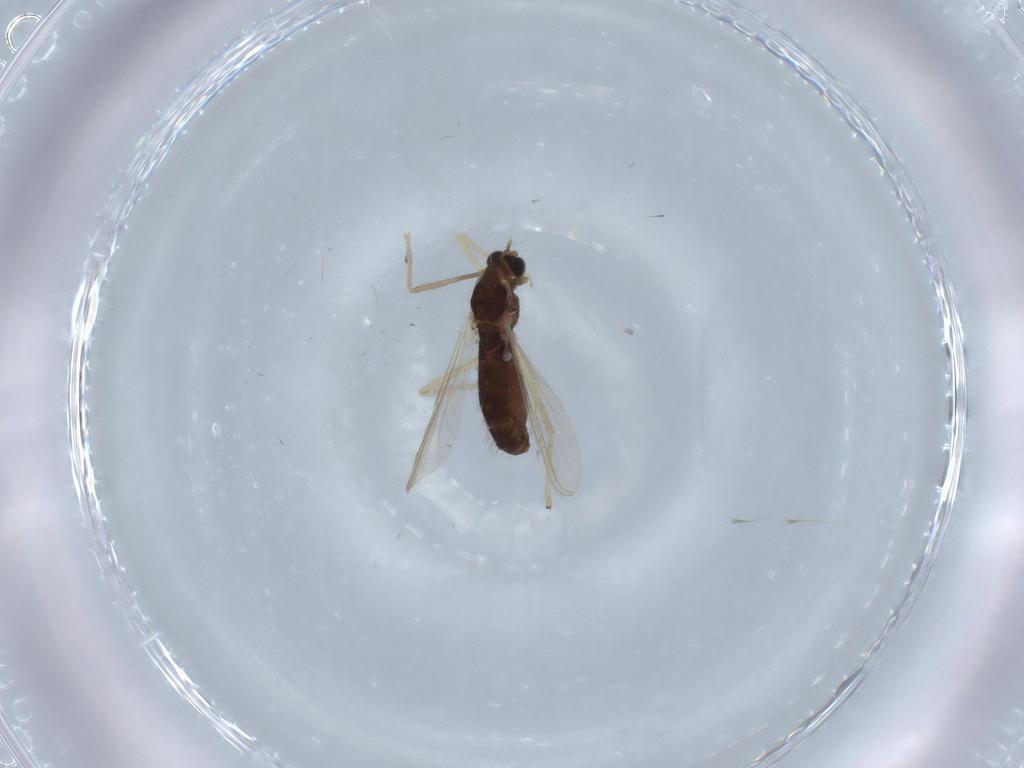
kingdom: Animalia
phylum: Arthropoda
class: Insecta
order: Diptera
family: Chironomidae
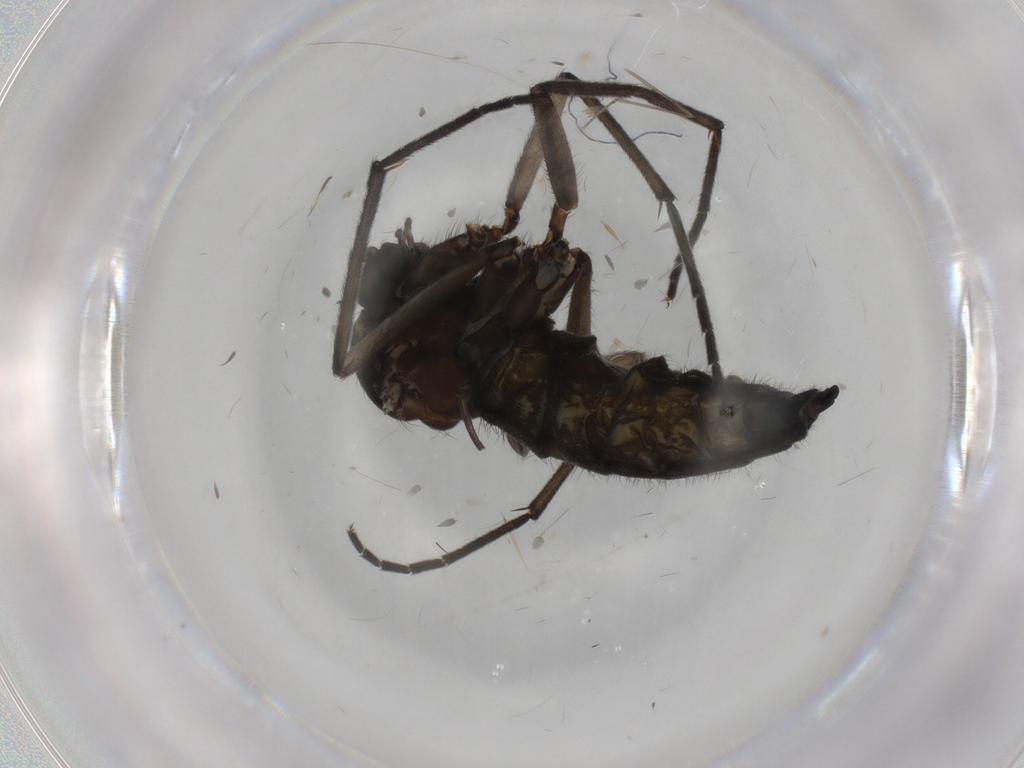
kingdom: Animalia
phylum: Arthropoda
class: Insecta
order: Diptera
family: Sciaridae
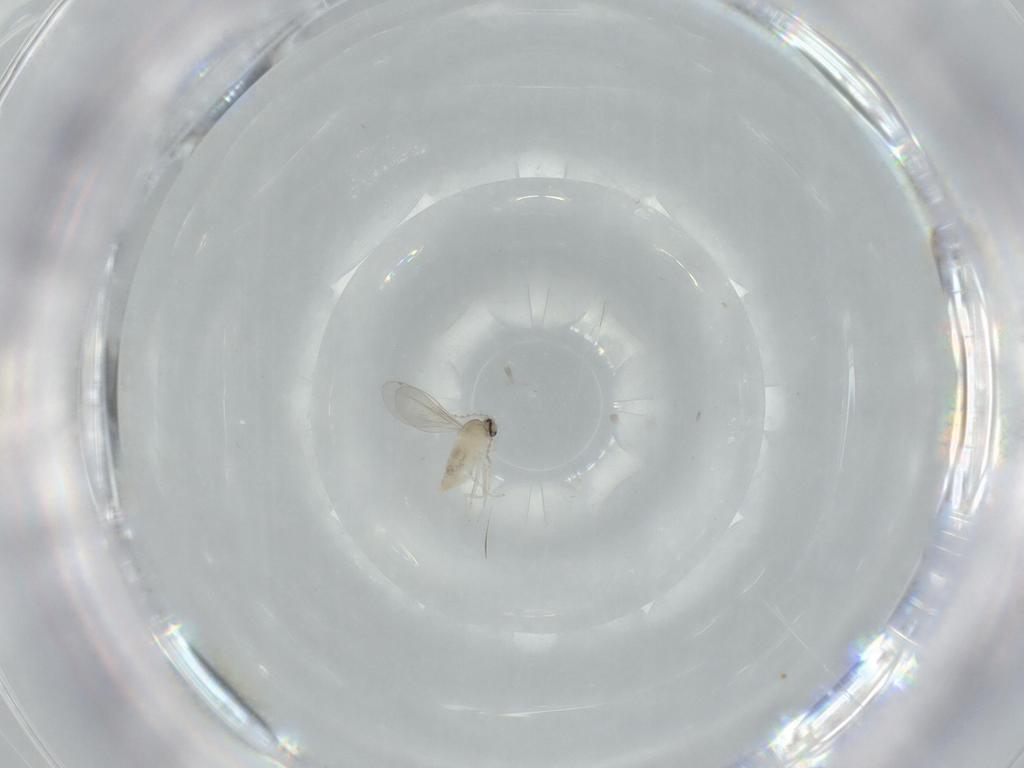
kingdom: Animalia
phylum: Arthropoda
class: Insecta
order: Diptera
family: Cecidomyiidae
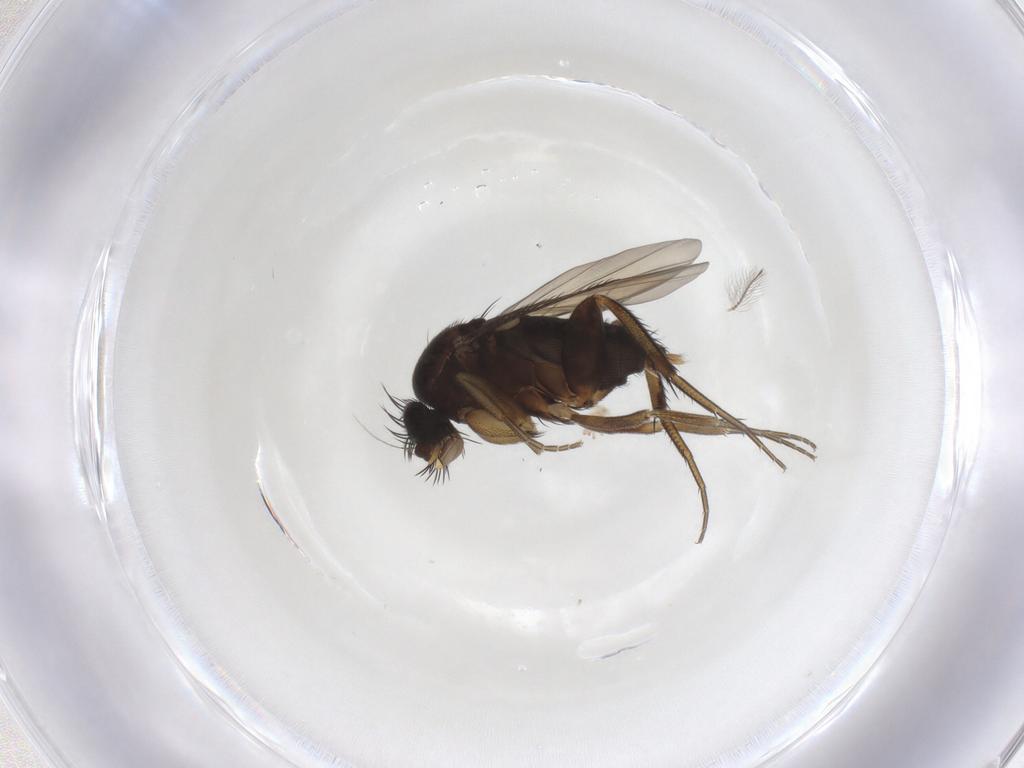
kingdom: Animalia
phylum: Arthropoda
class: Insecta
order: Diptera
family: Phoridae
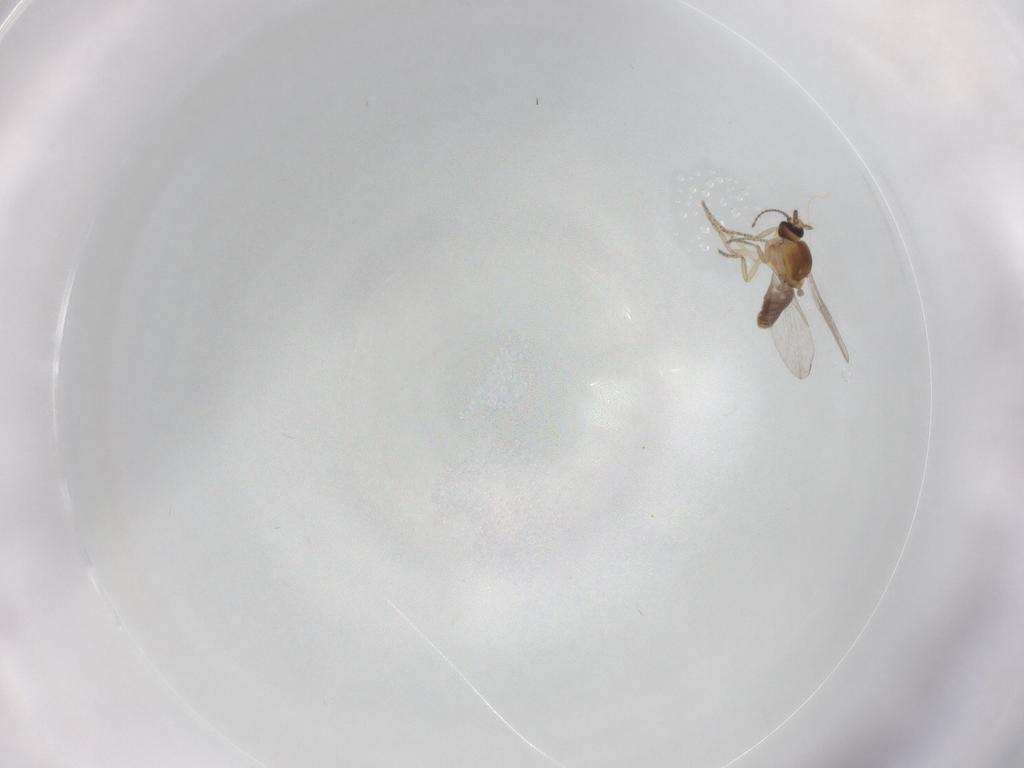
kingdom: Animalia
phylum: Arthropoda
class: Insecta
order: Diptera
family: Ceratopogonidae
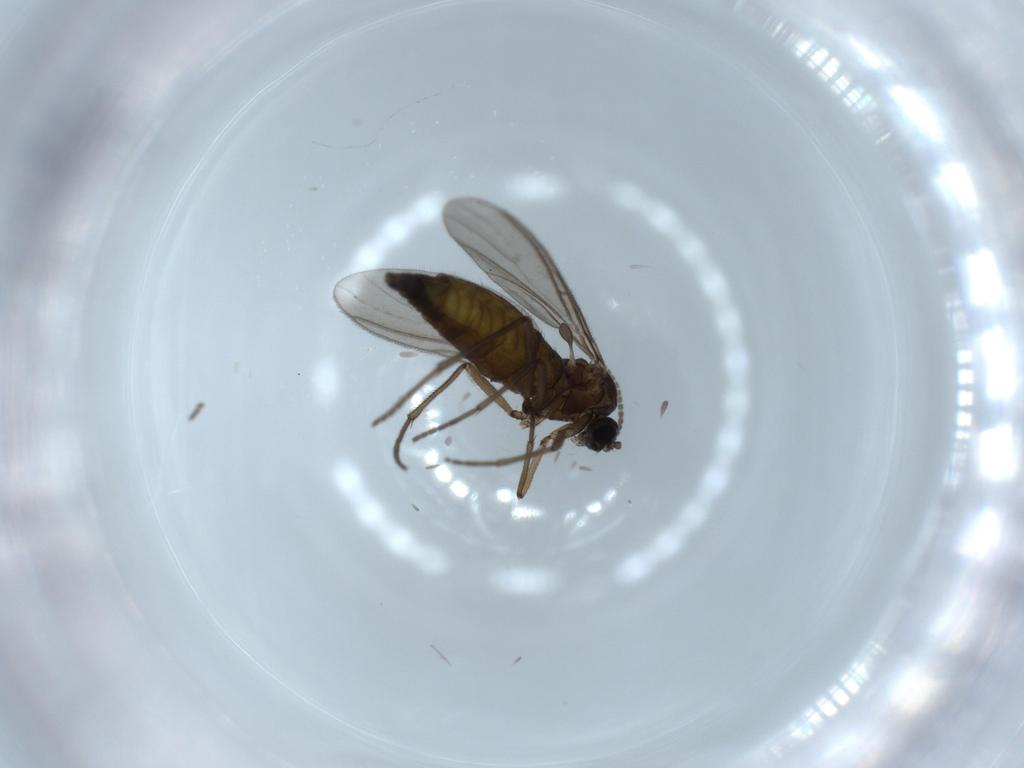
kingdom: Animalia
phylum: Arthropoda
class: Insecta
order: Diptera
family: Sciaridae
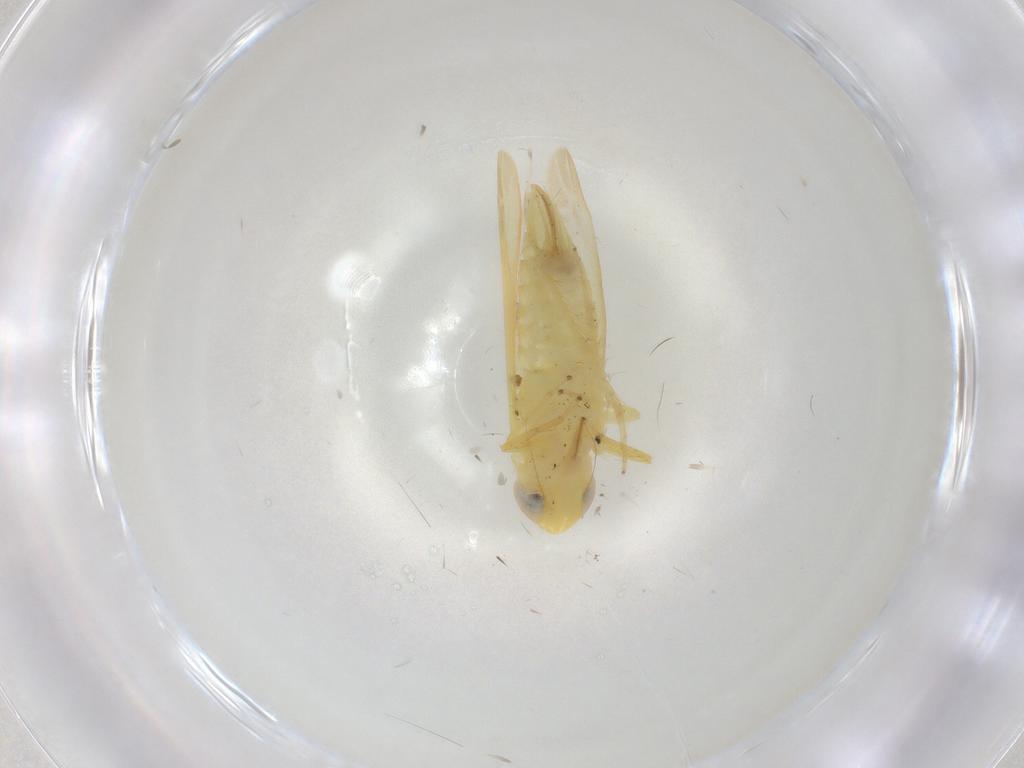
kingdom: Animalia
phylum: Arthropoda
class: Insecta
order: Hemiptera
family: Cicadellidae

**TASK REQUIREMENTS**
Convert all of the data above into a JSON list of strings, with one string for each line and no blank lines. Leave the pictures out of the list.

**EXPECTED ANSWER**
[
  "kingdom: Animalia",
  "phylum: Arthropoda",
  "class: Insecta",
  "order: Diptera",
  "family: Chironomidae",
  "kingdom: Animalia",
  "phylum: Arthropoda",
  "class: Insecta",
  "order: Diptera",
  "family: Sciaridae",
  "kingdom: Animalia",
  "phylum: Arthropoda",
  "class: Insecta",
  "order: Diptera",
  "family: Cecidomyiidae",
  "kingdom: Animalia",
  "phylum: Arthropoda",
  "class: Insecta",
  "order: Diptera",
  "family: Phoridae",
  "kingdom: Animalia",
  "phylum: Arthropoda",
  "class: Insecta",
  "order: Diptera",
  "family: Ceratopogonidae",
  "kingdom: Animalia",
  "phylum: Arthropoda",
  "class: Insecta",
  "order: Diptera",
  "family: Sciaridae",
  "kingdom: Animalia",
  "phylum: Arthropoda",
  "class: Insecta",
  "order: Hemiptera",
  "family: Cicadellidae"
]